• _Exercise material_:
►
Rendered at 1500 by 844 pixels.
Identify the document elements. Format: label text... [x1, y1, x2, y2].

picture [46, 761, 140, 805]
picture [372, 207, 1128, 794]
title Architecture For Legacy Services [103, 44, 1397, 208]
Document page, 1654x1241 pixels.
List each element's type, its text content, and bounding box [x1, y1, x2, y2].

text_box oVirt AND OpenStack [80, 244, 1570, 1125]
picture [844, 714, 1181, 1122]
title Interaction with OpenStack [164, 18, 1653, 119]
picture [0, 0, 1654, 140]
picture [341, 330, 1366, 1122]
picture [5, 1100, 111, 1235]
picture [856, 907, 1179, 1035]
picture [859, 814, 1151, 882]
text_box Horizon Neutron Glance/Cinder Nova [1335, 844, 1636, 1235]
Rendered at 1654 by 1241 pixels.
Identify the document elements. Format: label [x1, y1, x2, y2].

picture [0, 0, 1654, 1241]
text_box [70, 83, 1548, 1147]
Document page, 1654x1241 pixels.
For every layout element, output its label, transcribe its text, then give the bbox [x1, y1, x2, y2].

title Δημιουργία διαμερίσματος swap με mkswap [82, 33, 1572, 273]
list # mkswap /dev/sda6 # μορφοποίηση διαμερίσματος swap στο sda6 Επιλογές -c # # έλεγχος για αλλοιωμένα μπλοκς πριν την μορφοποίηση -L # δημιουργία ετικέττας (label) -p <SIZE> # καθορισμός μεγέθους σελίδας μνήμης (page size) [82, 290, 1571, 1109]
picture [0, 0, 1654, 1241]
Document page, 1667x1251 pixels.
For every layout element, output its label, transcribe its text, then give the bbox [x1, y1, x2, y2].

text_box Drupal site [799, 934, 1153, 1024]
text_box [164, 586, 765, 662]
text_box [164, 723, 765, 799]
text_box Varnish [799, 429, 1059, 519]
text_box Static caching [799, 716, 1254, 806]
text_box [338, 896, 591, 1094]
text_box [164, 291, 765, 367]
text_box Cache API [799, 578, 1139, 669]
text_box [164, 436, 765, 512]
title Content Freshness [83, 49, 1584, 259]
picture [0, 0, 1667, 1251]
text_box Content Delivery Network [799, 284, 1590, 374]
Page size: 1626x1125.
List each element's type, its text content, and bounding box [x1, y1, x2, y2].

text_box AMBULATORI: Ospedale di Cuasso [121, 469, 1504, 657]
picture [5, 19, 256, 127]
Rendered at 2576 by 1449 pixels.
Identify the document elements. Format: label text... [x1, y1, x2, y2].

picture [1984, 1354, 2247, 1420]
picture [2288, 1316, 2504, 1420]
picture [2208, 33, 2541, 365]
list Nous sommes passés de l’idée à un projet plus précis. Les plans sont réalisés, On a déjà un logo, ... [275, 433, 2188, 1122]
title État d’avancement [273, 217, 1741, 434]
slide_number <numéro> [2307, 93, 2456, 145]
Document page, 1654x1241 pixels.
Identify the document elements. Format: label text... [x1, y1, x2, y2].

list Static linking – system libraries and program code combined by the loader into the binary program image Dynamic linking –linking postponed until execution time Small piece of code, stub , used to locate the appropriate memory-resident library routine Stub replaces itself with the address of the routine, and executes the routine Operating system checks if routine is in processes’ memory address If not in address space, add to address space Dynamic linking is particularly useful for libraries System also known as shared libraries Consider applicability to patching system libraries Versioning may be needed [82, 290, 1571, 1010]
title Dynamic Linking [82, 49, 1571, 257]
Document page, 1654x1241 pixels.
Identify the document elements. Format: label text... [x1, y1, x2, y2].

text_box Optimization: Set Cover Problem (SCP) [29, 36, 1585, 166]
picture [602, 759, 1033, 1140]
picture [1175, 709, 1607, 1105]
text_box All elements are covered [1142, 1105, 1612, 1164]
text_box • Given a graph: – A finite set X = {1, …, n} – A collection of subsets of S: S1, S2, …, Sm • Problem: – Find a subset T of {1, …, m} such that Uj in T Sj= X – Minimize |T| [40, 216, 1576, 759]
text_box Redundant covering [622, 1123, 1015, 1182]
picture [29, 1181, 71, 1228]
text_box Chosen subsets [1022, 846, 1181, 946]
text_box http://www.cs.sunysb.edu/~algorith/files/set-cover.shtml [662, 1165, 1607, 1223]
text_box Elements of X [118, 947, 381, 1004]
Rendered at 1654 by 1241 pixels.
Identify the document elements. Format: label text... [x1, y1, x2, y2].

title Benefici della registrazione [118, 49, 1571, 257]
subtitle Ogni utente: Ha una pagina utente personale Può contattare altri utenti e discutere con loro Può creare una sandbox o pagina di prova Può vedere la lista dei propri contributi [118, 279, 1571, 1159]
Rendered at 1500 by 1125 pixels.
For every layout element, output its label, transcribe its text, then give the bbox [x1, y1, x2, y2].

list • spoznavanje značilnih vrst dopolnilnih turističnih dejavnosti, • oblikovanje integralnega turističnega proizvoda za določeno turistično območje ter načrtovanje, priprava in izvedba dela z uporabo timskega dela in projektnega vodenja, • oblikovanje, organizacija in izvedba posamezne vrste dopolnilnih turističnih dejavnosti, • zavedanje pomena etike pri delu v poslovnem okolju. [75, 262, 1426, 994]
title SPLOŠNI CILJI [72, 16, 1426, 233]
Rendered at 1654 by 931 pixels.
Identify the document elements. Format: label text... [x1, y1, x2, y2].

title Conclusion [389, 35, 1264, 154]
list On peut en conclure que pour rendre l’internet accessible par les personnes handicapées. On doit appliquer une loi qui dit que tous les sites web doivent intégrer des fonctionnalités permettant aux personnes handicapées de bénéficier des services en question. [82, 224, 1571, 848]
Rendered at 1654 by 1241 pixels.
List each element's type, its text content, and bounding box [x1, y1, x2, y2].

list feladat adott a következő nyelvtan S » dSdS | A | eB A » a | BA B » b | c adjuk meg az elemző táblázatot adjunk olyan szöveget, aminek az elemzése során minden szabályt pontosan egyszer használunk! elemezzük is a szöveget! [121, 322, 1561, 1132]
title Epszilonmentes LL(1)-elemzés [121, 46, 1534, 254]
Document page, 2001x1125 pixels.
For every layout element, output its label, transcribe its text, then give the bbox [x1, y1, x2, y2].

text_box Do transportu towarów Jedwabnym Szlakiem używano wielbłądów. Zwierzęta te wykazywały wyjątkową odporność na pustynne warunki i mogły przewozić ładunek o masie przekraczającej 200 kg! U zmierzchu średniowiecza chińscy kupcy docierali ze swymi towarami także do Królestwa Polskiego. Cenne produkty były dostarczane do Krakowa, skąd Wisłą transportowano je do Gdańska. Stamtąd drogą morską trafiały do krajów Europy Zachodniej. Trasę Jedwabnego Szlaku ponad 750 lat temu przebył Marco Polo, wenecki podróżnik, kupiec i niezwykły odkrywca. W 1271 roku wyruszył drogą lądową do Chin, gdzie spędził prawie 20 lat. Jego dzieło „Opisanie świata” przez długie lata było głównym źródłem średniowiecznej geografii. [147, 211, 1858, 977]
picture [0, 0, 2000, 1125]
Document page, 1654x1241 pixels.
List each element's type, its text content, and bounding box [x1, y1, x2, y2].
◄
• _Instructions to follow_: Starting at the first line and ending at the line that contains "text_box Content Delivery", copy out every line word for word, both ends included.

• _Result_:
Rendered at 1500 by 844 pixels.
Identify the document elements. Format: label text... [x1, y1, x2, y2].

picture [46, 761, 140, 805]
picture [372, 207, 1128, 794]
title Architecture For Legacy Services [103, 44, 1397, 208]
Document page, 1654x1241 pixels.
List each element's type, its text content, and bounding box [x1, y1, x2, y2].

text_box oVirt AND OpenStack [80, 244, 1570, 1125]
picture [844, 714, 1181, 1122]
title Interaction with OpenStack [164, 18, 1653, 119]
picture [0, 0, 1654, 140]
picture [341, 330, 1366, 1122]
picture [5, 1100, 111, 1235]
picture [856, 907, 1179, 1035]
picture [859, 814, 1151, 882]
text_box Horizon Neutron Glance/Cinder Nova [1335, 844, 1636, 1235]
Rendered at 1654 by 1241 pixels.
Identify the document elements. Format: label [x1, y1, x2, y2].

picture [0, 0, 1654, 1241]
text_box [70, 83, 1548, 1147]
Document page, 1654x1241 pixels.
For every layout element, output its label, transcribe its text, then give the bbox [x1, y1, x2, y2].

title Δημιουργία διαμερίσματος swap με mkswap [82, 33, 1572, 273]
list # mkswap /dev/sda6 # μορφοποίηση διαμερίσματος swap στο sda6 Επιλογές -c # # έλεγχος για αλλοιωμένα μπλοκς πριν την μορφοποίηση -L # δημιουργία ετικέττας (label) -p <SIZE> # καθορισμός μεγέθους σελίδας μνήμης (page size) [82, 290, 1571, 1109]
picture [0, 0, 1654, 1241]
Document page, 1667x1251 pixels.
For every layout element, output its label, transcribe its text, then give the bbox [x1, y1, x2, y2].

text_box Drupal site [799, 934, 1153, 1024]
text_box [164, 586, 765, 662]
text_box [164, 723, 765, 799]
text_box Varnish [799, 429, 1059, 519]
text_box Static caching [799, 716, 1254, 806]
text_box [338, 896, 591, 1094]
text_box [164, 291, 765, 367]
text_box Cache API [799, 578, 1139, 669]
text_box [164, 436, 765, 512]
title Content Freshness [83, 49, 1584, 259]
picture [0, 0, 1667, 1251]
text_box Content Delivery Network [799, 284, 1590, 374]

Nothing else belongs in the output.